Orthodox Judaism arose in the 19th century, maintaining what it sees as the core or ‘true’ Jewish religion from antiquity.
Reform Judaism, also from the 19th century, incorporates influences from contemporary scriptural scholarship.
Liberal Judaism has an open, debate-style format, based on diverse scholarly opinions and interpretations of Jewish scripture.
Conservative Judaism differs from orthodox Judaism with its concern for the historical and archaeological elements of the Jewish faith.
The Jews have long been a persecuted and marginalized people but not without periods of great financial prosperity. In medieval times Christians paradoxically borrowed money from Jews yet drove them out of towns for not practicing the Christian faith. Along these lines, Shakespeare’s depiction of the character Shylock in The Merchant of Venice remains controversial. Shylock is both unmerciful but, at the same time, laments that Jews are just like anyone else. From this, Shakespeare has alternately been charged with racism but also lauded as humanizing Jews.

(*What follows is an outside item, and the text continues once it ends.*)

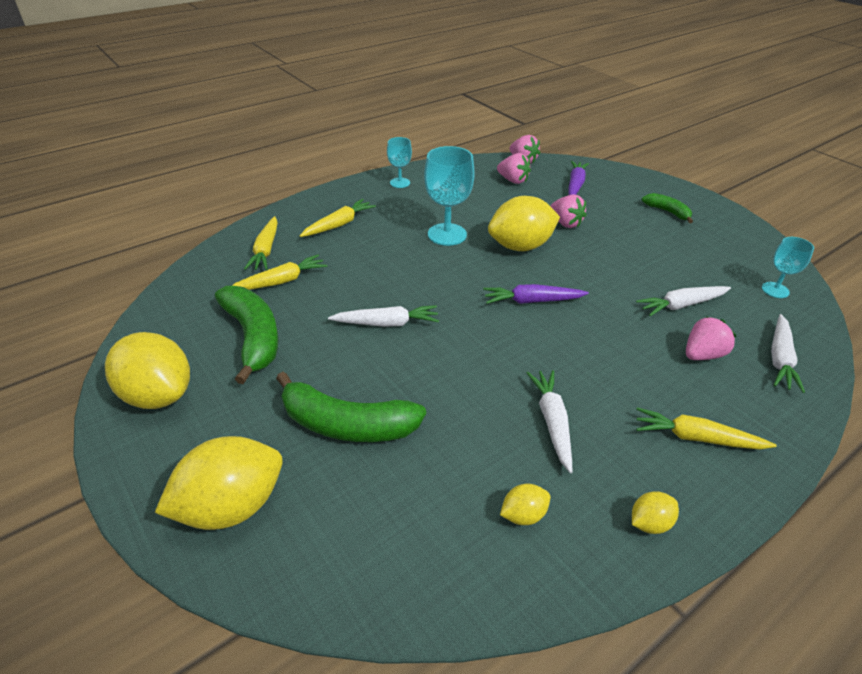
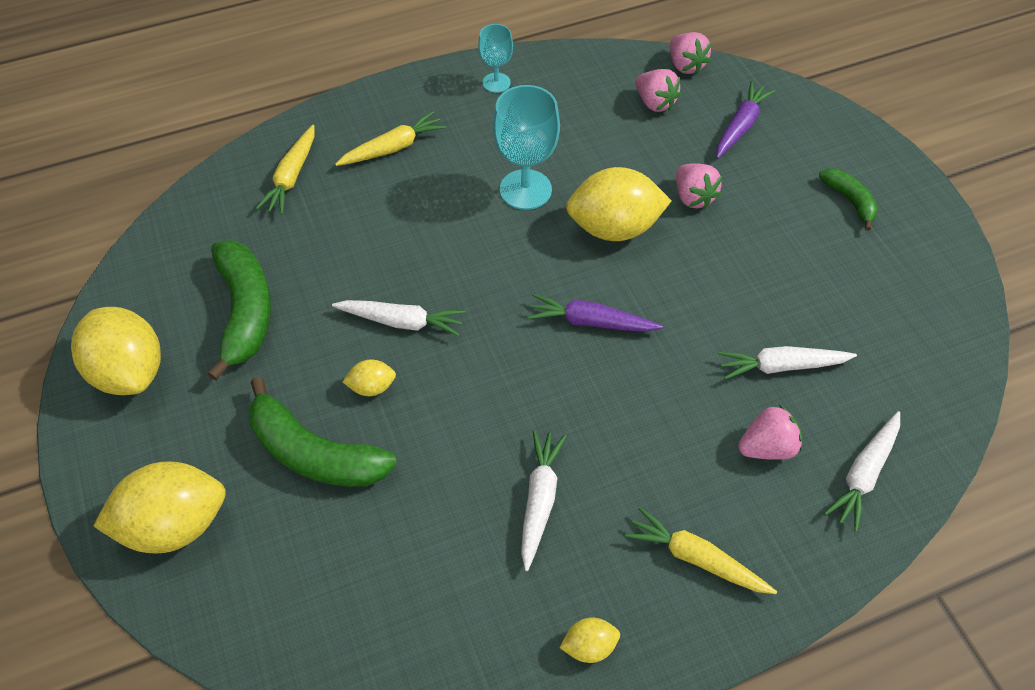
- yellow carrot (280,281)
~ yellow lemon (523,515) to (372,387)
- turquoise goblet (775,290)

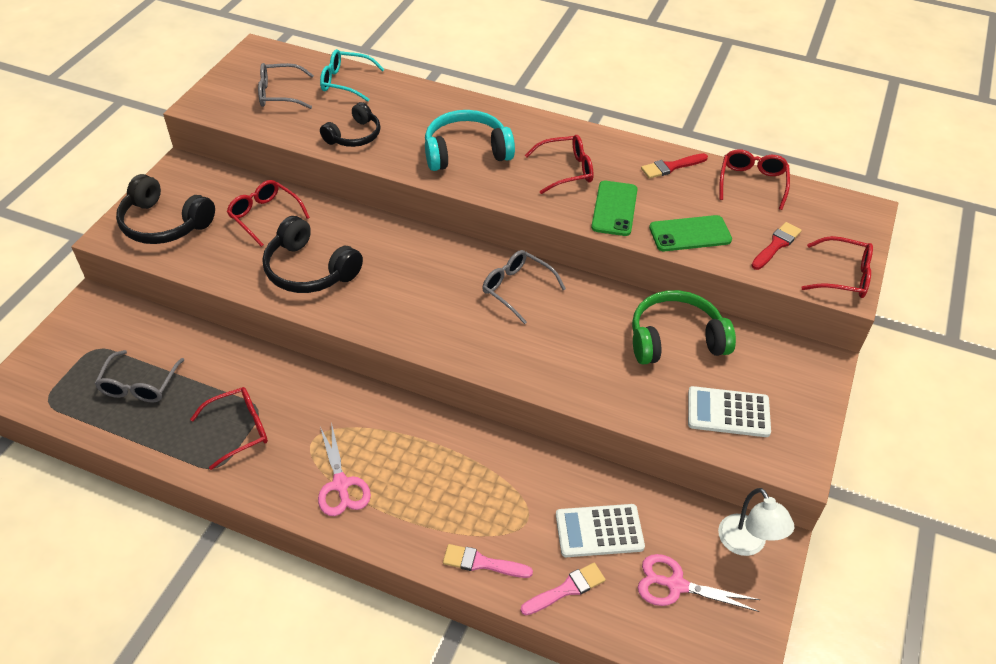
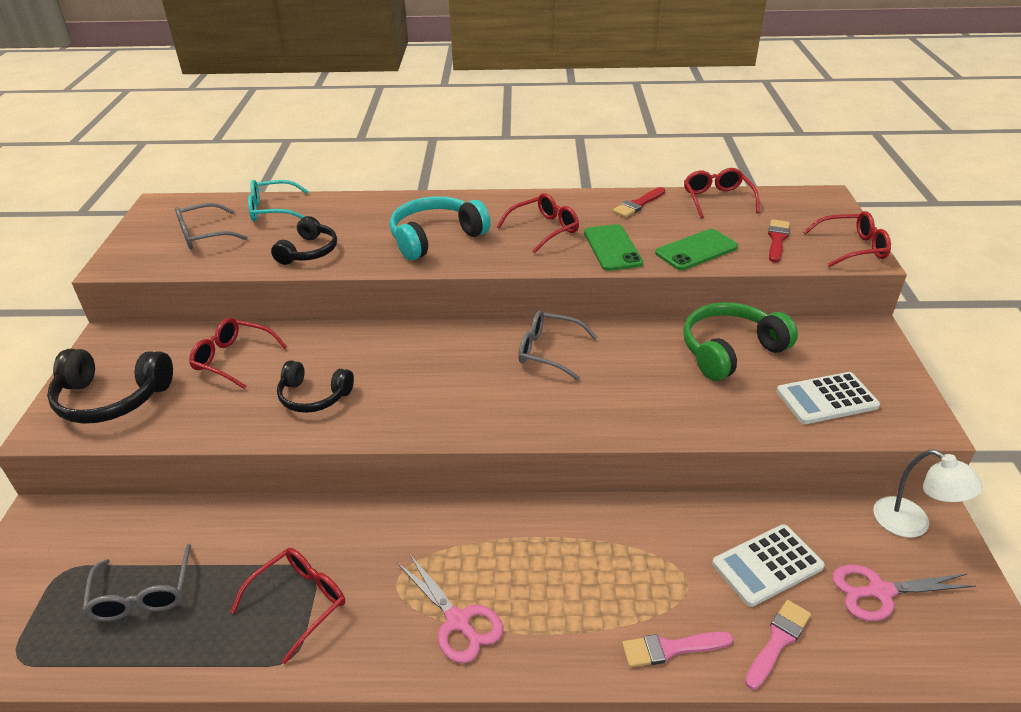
~ black headphones (309,270) = (314,396) x0.65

The powerful ancient Romans occupied Judea at the time of Christ, and more recently, the German Nazis persecuted the Jewish people on a scale and with a cold ruthlessness that boggles, nay scandalizes, the imagination.
On this last issue C. G. Jung believed that the dark side of the Wotan archetype had been activated in all the German people who endorsed the horrific and utterly barbaric treatment of the Jews in WW II.
According to Catholic belief, Catholics are ‘spiritual Jews.’ At least, this is what a priest said while I was in RCIA class, converting to Catholicism. I guess that means Catholics apparently have jettisoned all the worldly aspects of Jewish culture but preserved the spiritual essence of Judaism.
Ha ha. I think any serious person would have to laugh at that claim, except perhaps for a few – very few – exceptions with Catholic saints like St. Faustina Kowalska and St. Francis of Assisi. From my experience, both Catholic laypersons and clergy can be just as worldly and concerned with ephemeral things like wealth and status as any non-Catholic.
Having said that, I do find that Catholic spirituality – by that I mean its numinous quality – is second to none.